Last night, my father-in-law and I were discussing the notion of truth, and in particular, how the anti-Vax movement exists and why is the truth is so malleable.
And what I observed, and thought may be worth sharing, is that the human-made world is as magical as the natural world. And that has profound implications for us as human beings.
What do I mean by magical?
If we consider something like math, there are fundamental axioms that allow us to create or discover theorems. Those axioms make it possible to understand the world more deeply. Those axioms are not provable.
As mathematics is layered, a typical mathematical proof will have some reference to some theorem that has been proven elsewhere, that the paper hinges on.
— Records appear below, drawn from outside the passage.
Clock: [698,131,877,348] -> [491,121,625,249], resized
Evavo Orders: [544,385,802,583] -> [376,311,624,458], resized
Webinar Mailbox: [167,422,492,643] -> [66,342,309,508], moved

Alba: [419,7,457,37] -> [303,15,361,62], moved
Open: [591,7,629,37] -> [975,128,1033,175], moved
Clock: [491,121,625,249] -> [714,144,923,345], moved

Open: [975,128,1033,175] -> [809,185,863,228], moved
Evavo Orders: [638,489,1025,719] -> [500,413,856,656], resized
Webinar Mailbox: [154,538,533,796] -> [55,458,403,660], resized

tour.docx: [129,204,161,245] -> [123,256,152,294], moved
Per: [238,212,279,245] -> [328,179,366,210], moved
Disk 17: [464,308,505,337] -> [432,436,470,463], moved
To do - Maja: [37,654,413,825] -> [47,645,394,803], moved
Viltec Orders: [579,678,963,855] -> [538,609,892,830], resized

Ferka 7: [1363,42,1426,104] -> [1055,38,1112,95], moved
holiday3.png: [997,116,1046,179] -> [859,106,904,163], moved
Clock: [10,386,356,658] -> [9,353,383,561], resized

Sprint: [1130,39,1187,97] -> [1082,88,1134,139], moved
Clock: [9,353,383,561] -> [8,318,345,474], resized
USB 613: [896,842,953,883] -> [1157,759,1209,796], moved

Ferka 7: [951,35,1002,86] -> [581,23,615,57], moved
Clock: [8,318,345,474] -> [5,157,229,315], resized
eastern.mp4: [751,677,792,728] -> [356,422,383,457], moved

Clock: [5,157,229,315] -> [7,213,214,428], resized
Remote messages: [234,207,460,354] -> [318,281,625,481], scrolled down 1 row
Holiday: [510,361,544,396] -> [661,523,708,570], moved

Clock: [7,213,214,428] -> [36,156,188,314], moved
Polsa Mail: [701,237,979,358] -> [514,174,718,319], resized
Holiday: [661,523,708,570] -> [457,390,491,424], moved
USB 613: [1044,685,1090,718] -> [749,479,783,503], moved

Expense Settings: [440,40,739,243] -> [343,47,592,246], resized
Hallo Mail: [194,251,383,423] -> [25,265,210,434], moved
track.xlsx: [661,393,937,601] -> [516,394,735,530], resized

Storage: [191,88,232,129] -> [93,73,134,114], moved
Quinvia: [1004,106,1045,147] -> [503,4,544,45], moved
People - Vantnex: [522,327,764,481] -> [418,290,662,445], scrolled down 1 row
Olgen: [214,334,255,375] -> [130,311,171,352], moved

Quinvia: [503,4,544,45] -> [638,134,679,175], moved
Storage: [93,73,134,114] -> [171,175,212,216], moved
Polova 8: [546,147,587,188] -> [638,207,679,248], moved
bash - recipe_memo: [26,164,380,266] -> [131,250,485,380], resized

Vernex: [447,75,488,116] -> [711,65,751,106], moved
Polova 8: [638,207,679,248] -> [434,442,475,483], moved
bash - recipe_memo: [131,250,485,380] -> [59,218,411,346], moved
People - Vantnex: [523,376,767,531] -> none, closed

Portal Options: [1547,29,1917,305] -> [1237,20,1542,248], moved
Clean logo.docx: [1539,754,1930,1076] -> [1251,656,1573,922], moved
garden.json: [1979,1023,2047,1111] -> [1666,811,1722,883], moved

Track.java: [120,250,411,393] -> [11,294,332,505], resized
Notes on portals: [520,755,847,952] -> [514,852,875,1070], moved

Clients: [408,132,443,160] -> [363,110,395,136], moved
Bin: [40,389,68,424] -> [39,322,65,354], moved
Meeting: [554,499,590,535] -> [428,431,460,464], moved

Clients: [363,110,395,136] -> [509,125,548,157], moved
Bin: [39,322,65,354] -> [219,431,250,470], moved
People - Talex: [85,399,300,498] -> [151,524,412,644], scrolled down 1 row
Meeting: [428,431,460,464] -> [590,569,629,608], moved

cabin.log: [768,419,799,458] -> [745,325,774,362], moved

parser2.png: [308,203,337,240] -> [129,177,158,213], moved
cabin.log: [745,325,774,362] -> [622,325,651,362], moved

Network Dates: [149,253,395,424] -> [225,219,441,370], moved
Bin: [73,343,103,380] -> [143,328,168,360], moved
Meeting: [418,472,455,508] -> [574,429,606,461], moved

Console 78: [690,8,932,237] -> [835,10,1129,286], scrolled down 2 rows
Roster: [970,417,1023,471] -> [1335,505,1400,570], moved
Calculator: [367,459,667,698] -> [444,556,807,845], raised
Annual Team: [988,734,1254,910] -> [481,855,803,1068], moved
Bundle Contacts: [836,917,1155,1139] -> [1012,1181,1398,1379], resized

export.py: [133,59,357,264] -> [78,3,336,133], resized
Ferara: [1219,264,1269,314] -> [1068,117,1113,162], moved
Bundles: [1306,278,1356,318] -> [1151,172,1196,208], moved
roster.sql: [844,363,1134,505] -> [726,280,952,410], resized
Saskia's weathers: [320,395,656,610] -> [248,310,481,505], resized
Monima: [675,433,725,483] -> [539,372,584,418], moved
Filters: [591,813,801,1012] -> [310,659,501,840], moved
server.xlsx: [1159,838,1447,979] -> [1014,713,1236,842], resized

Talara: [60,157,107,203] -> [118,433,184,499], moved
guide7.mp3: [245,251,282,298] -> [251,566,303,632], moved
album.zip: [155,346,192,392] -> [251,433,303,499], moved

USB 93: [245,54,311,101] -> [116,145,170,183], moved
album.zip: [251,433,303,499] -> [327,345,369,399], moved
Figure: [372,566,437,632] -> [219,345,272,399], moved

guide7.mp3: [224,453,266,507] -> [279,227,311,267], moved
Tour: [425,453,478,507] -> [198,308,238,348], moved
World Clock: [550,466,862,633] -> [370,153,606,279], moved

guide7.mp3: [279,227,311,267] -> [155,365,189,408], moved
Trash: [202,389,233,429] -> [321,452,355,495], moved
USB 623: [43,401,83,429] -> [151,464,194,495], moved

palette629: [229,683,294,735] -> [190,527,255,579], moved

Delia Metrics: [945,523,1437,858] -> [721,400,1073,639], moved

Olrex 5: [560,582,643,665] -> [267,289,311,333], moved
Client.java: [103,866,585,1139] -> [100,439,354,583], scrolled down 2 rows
And mathematicians assume that a theorem is correct. It is right because it both can be used to derive more math, and because it has resisted the assault on its correctness from other mathematicians.
Every so often, however, a theorem is proven to be wrong, or unproven. When that happens, a whole sub-branch of mathematics that depended on that theorem dissolves into nothingness.
In short, mathematicians rely on the assumption that the other parts of mathematics are correct.
They believe the theorems are correct, without necessarily understanding the entire depth of their correctness. Mathematicians also simultaneously understand that at some fundamental level, their truth depends on unprovable but useful axioms.
And that faith is magical thinking. We believe that the system works; therefore, it works, while realizing it may not.
And is this fundamentally different from the Ancient Greek perspective on Helios? After all, they believed that a titan dragged the Sun was dragged across the sky. And that explanation, although absurd, had sufficient predictive power that the farmers of the time could make other inferences and assumptions. And it was a perfectly workable model of the Sun. Absurd, but workable.
In short, the mathematicians’ faith in a theorem is the same faith of the Ancient Greek farmer in a titan who drags the Sun across the sky. Both could be proven to be absurdly incorrect, and both useful.
My intent is not to suggest that mathematics is not rigorous, but to illustrate how the most stringent of intellectual disciplines is also based somewhat on faith.
But why do I say that the world is magical?
Because, in the past, the human-made world was not magical. A person could understand everything about his house. They could understand how to build it, and they could understand how to make the tools they used, he could understand why some tools worked better than others. The natural world was magical, but the person-made world was rational.
The triumph of modern science is a person-made world that is as magical as the natural world.
The rationalist project to reduce the natural world to the well understood human-made world failed. We know that we don’t know and must make assumptions.
And if it only ended at science, the rest of us could live in a perfectly rational and understood world.
But the engineers created a magical world that defies understanding. Consider the micro-processor. It represents several hundred thousand person-years of engineering and science (if not millions). No one can understand every piece of it, because there is not enough time in a human life-time to understand it.
Or consider the reader of this blog, that the set of technologies and science to make reading this blog possible, make the Apollo project look like a ten-person startup.
So engineers must rely on faith. Things work, so we continue to use them. And we build stuff on top of them.
But unfortunately, this faith has destroyed the truth. Since no one can understand the human-made world, based on a natural world we don’t understand, then everything is based on faith.
And if we base everything on faith, then everything is magical. We believe things to be true, because they work and because no one has disproved them or because they are useful. And if some truths are useful, then others are also useful. And if all truths are contingent and based on assumptions, then …
Why then it becomes a natural slippery slope to anti-Vaxers. Their truth is just as valid as anyone else’s in their minds; they have a different faith. They have a particular faith that science is wrong. They have a particular belief that big-pharma is evil. They have a particular faith that they have been lied to.
Because it turns out that everything about our world is magical. Everything we touch works because we believe other parts work, and as long as all of our assumptions hold, things hold. But, deep down, we all know that these assumptions are fragile things, like the mathematician and their axioms. And we know that something we don’t understand could up-end them, like the Ancient Greek farmer and his belief in Helios.